The mountains are calling
and I must go.
JOHN MUIR (1838-1914)
Road Trippin’ © 2015 Karen Mathison Schmidt
12 x 16 x ¾ inches • oil on ¾" cradled Ampersand Museum Series GessobordTM
private collection • Chicago, Illinois
Warmer weather gets me thinking about road trips, like this one a couple of summers ago to a family reunion in Colorado. This is just as we were crossing the border from New Mexico into Colorado. Love that glorious, crisp summer light!
The palette I used for this one is the same as in Monday’s post, and here my work-in-progress photos:
1. On my reference photo (which I work from on my computer screen) I put grid lines to help me block in my subject in just the right position on my board.
2. The rough-in, using French ultramarine thinned with Gamsol. Along the sides you can see where I made little marks with my brush to indicate where the imaginary grid lines should be, and little cross marks in the middle to indicate where the lines would cross each other. Notice how I made perspective lines along the top and bottom of the fence posts; this is an easy way to get the height of each post just right.
In this stage I want to keep all the colors transparent, so I’m thinning with Gamsol for a watercolor effect. The way I do this is just dip the brush in my little container of thinner, then just barely in my paint, and wash it onto my board. Sometimes for large areas I’ll brush a good bit on and then spread it around lightly with a paper towel or clean paint rag. To get a darker color, like the ultramarine I use on those dark trees, I use just a little more paint. It doesn’t take much!
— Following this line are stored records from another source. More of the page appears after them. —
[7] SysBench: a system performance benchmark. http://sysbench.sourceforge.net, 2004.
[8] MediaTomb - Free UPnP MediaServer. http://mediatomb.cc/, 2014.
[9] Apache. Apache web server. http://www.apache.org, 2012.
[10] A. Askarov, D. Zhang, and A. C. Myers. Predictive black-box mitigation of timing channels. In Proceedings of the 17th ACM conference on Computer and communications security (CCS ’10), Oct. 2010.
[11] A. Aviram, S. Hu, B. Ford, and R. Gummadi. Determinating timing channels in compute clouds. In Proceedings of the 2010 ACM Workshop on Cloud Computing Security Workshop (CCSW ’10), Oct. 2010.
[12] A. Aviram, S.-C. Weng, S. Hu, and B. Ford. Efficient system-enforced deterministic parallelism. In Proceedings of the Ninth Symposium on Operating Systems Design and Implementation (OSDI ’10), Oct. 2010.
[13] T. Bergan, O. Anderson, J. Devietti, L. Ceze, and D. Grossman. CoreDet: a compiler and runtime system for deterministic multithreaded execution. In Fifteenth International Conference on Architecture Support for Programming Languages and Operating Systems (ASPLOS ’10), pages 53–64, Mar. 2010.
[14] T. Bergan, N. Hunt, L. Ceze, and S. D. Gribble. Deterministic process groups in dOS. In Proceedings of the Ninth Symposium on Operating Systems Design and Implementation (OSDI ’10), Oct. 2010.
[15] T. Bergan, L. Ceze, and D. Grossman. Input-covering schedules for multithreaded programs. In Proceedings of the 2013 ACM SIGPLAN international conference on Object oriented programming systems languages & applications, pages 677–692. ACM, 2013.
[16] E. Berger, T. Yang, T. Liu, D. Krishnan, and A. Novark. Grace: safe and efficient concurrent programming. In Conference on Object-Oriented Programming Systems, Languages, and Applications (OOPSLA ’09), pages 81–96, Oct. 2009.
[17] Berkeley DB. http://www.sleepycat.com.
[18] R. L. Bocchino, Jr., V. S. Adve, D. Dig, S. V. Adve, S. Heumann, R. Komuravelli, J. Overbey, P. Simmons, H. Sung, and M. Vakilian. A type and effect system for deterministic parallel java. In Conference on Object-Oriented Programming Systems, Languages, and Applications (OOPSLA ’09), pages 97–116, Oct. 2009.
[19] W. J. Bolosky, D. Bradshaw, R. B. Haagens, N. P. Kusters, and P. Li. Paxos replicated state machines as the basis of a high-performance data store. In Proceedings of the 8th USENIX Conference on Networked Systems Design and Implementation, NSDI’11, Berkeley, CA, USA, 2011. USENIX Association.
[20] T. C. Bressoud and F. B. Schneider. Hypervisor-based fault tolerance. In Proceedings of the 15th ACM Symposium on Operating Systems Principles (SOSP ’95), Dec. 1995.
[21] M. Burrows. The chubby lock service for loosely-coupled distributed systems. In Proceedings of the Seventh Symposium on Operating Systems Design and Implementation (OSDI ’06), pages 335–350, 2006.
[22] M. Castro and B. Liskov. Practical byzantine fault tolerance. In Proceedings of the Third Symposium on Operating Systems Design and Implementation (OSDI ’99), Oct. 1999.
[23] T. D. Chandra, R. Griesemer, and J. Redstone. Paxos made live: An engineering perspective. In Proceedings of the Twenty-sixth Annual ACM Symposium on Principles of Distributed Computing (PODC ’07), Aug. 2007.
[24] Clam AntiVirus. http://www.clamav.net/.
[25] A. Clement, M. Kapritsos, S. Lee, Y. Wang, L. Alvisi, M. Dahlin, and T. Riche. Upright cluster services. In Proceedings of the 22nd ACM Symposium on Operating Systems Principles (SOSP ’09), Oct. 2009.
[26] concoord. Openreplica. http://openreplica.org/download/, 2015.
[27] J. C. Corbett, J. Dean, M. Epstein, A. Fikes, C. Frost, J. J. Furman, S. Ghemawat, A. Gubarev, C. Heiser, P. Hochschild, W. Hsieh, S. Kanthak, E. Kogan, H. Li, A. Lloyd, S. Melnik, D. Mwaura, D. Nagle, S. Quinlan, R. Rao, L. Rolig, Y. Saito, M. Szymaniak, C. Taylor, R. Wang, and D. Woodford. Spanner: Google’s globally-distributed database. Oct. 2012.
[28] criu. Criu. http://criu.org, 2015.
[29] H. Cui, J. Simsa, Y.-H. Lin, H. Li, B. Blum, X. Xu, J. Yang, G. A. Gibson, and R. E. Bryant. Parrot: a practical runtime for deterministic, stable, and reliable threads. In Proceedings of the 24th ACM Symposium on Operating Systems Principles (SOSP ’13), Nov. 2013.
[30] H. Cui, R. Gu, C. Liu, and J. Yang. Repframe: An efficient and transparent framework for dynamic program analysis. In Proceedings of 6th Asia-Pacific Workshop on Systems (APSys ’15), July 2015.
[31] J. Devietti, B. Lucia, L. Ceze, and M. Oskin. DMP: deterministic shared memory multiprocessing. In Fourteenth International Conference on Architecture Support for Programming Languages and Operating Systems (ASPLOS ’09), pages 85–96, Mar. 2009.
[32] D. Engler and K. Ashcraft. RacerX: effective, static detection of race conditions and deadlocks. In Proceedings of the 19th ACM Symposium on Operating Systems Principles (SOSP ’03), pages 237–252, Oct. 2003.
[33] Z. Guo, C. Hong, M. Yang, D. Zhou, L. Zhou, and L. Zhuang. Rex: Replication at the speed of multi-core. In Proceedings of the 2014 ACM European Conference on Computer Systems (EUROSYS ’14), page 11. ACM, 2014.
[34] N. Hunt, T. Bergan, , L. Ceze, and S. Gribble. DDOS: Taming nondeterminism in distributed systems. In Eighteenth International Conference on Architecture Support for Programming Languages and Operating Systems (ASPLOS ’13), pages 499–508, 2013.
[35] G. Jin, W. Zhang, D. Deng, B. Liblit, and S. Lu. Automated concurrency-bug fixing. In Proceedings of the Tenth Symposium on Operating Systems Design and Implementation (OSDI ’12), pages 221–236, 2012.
The sky and the farthest mountain in my photo have warm pink undertones, so I choose brilliant pink for those, and mixing in a little white for the sky because it’s a little lighter than the mountain. The white will tend to make my pink opaque, but thinning keeps it a transparent lighter pink.
You can see in the reference photo that the road is really four main strips of color. The far left (oncoming) lane is lightest, and sort of pinkish, the tire-worn areas of the right lane are a little darker, and purplish, and the center of the lane and the shoulder of the road are a little lighter, but not as light as that far left lane. I could have used pink instead of green there, but I wanted to make those a slightly cooler temperature than that far left lane.
The mountains have three main areas getting lighter as the ridges recede into the distance. The middle one has slight green undertones, I used Caribbean blue and turquoise there, and permanent mauve for that closest, most purple mountain.
Since I’ve been practicing working with a true impressionistic palette, I have been leaving off the black, so for the fence posts and those power poles, I make a tiny mixture of diox mauve, Caribbean blue, and a little orange and red to make a rich dark brown. French ultramarine and diox mauve for the trees, and last but not least, yummy Cadmium red medium as the underpainting for the grassy areas, to make them really shimmery with summer light.
NOW, I stop to have my lunch and let this stage dry for about half an hour. It won’t be completely dry, but mostly.
Next I paint in the mountains. For all these areas I put on some generous strokes of white and then brush in my colors, mixing right on the painting instead of on my palette.
After this I work on painting the road. This to me is the most interesting part of the whole painting. I spent a good hour painting this part. Notice how I just left a block of blue where the car will be.
Oh, and I made the car red, just because. Artist’s prerogative.